Le lecteur apostrophé en quatrième de
couverture en ces termes : « Lecteur, tu
croyais insubmersibles les catégories
de l’identité ? Tu ne sortiras pas indemne
de ce livre » encourt un autre risque que
celui de se perdre dans un labyrinthe de
lieux et de personnages : tomber dans
le piège de la vérification minutieuse de
la véracité des faits rapportés, du démasquage
de personnages « inspirés » ou de
l’enquête (policière) sur le message caché.

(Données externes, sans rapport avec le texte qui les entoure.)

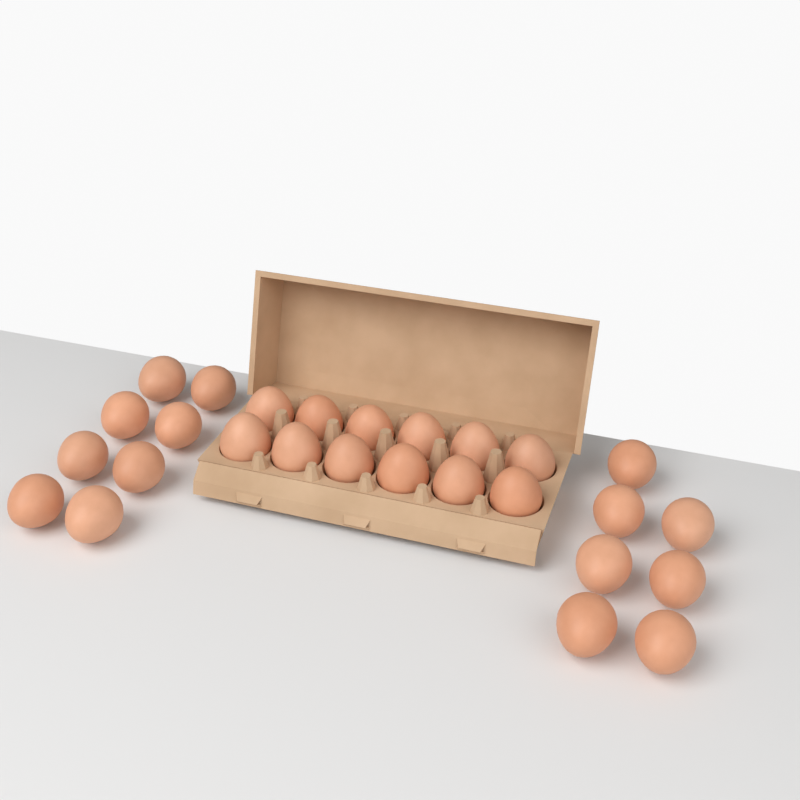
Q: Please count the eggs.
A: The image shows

A ce petit jeu, il est d’emblée perdant
et le sens de sa lecture peut de lui échapper
tout à fait.
Mais dès lors que tu renonces au jeu de
piste, Lecteur, tu as tout loisir de te laisser
séduire et porter par le flot du récit
sans t’émouvoir des ruptures dans
l’espace et le temps. Sans t’offusquer
de ce que tant de noms te soient familièrement
évoqués, comme si tu étais
sensé savoir !... Avec un peu de chance
et si tu es attentif, tu entendras alors, au
milieu de ce concert, une voix qui te
soufflera à la fois le chaud et le froid,
l’appartenance et l’exil infinis, l’espoir
et le doute, le rire et les larmes, allers et
retours : elle est là, la vérité autobiographique.
Enfin, peut-être ?
Françoise Feugas
Ilan Halevi est né en France en 1943. Proche de Yasser Arafat et ancien vice-ministre des Affaires étrangères de l’Autorité palestinienne, il est depuis vingt-deux ans le porte-parole de la Palestine auprès de l’Internationale socialiste et a participé, en tant que membre de la délégation palestinienne, aux négociations de Madrid et de Washington. Il est notamment l’auteur de Question juive : la tribu, la loi, l’espace (Minuit, 1981), ouvrage traduit dans plusieurs langues, et de Face à la guerre. Lettre de Ramallah (Actes Sud, 2003).
Prix : 20€
Editins Flammarion, Paris, mai 2005.